→ Exercises to complete
• a. According to the episode text, who wrote the novel on which Winter Kills is based?
• b. Decide whether each statement agrees with the episode text, answering yes or no and quoting the deciding words: (i) Pontus Berghe edited the episode. (ii) A $5 monthly subscription provides an extra episode every week. (iii) One speaker considers JFK the better-made film.
• c. Return word for word the portion of the episode text starting with "And today we" and going on through "JFK or something.".

→ Quoted passage
********

A deeply troubled movie production. A 1979 take on the Kennedy family that ruffled some feathers. And Matt Christman of Chapo Trap House joining Jake & Julian in the foam palace. Come take the Winter Kills pill with us.
Subscribe for $5 a month to get an extra episode of QAA every week: http://www.patreon.com/QAnonAnonymous
Check out Matt Christman & his content: https://twitter.com/cushbomb / https://www.chapotraphouse.com / https://soundcloud.com/grill-stream
Episode music by Pontus Berghe. Editing by Corey Klotz.
Merch / Join the Discord Community / Find the Lost Episodes / Etc: http://qanonanonymous.com
Welcome, listener, to Premium Chapter 168 of the QAnon Anonymous Podcast, the Winter Kills Movie Night episode.
As always, we are your hosts, Jake Rokitansky… Julian Fields.
And today we have… Matt Crisman.
Hey, hey.
There he is.
Hello.
It's not winter where we are, so I feel like… We've messed up because this is clearly a Christmas movie.
Yeah, absolutely.
Yeah, Die Hard and Winter Kills are the best Christmas movies.
Yeah, I placed a call out on Twitter and I was like, what are like some like really pilled movies that maybe we should cover?
And Matt replied with Winter Kills, which I never heard before.
And I went and looked at the poster of it and the poster in and of itself is so melted that I knew I knew that this had been sealed in fate.
It is a jewel of conspiracy theory thought, but also it's almost like an unserious version of JFK or something.
Well, it's because it has, I think, a fundamentally healthier relationship to the Kennedy assassination than JFK does.
JFK is a much better made film.
You know, Oliver Stone is a genius at making movies, but its attitude to the assassination is fundamentally juvenile, which makes sense because Oliver Stone was a kid when Kennedy was assassinated, and it imprinted on him at that point.
This movie is based on a novel by Richard Condon, the author of The Manchurian Candidate, who was a grown-ass man when Kennedy was assassinated, and so it has an adult attitude towards the real implications of the Kennedy assassination.
It's profoundly cynical, I think, about a lot of that.

********

→ Records provided
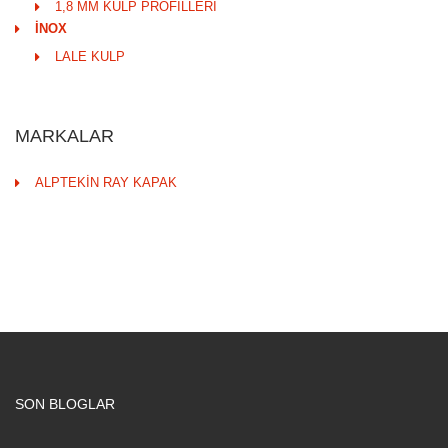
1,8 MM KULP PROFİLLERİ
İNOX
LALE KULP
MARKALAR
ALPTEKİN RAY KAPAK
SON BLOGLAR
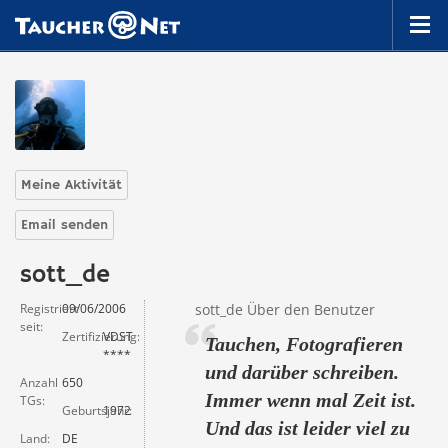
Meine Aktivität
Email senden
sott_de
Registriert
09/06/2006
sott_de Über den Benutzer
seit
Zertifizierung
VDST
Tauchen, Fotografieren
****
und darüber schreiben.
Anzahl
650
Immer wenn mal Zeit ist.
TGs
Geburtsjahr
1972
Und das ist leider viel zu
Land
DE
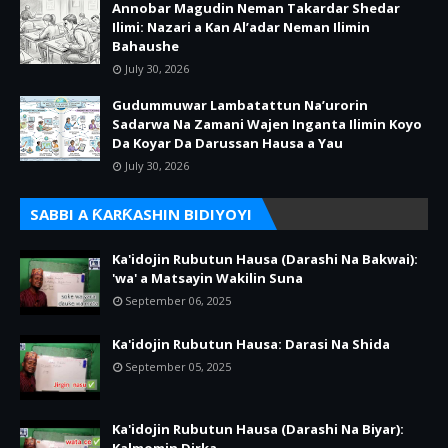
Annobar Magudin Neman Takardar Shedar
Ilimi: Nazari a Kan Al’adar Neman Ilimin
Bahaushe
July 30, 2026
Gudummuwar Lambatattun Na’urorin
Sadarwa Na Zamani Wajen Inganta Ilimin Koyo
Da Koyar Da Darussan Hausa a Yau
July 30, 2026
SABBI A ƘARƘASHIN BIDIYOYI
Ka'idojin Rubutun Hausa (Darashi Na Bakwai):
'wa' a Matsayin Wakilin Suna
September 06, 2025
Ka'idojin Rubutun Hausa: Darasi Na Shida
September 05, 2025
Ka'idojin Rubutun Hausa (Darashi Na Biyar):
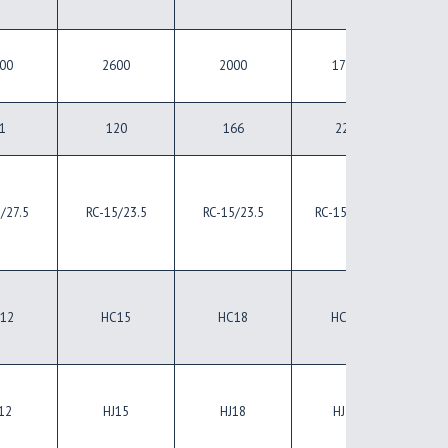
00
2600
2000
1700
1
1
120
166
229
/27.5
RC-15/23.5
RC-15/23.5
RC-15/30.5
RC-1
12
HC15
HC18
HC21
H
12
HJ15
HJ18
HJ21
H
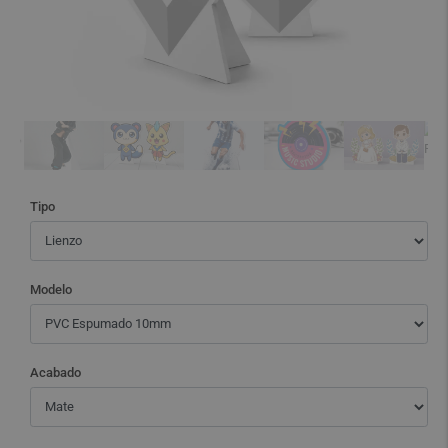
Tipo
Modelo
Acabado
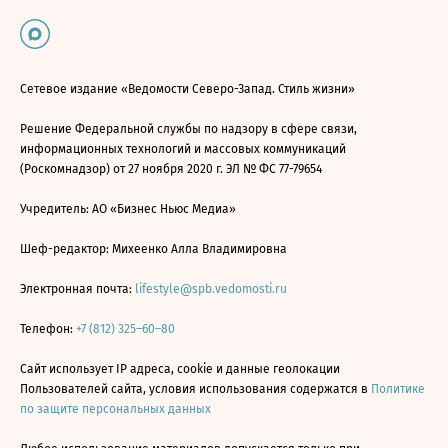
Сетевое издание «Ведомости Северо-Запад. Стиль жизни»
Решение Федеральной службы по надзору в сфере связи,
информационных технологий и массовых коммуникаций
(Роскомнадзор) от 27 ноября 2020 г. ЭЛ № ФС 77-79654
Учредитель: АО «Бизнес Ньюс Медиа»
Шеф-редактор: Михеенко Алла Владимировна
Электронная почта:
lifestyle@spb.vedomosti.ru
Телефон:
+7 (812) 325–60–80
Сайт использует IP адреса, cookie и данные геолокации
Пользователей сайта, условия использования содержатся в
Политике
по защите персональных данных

********

→ Numbered responses
• a. Richard Condon, the author of The Manchurian Candidate.

• b.
(i) No: "Episode music by Pontus Berghe. Editing by Corey Klotz."
(ii) Yes: "Subscribe for $5 a month to get an extra episode of QAA every week"
(iii) Yes: "JFK is a much better made film."

• c.
And today we have… Matt Crisman.
Hey, hey.
There he is.
Hello.
It's not winter where we are, so I feel like… We've messed up because this is clearly a Christmas movie.
Yeah, absolutely.
Yeah, Die Hard and Winter Kills are the best Christmas movies.
Yeah, I placed a call out on Twitter and I was like, what are like some like really pilled movies that maybe we should cover?
And Matt replied with Winter Kills, which I never heard before.
And I went and looked at the poster of it and the poster in and of itself is so melted that I knew I knew that this had been sealed in fate.
It is a jewel of conspiracy theory thought, but also it's almost like an unserious version of JFK or something.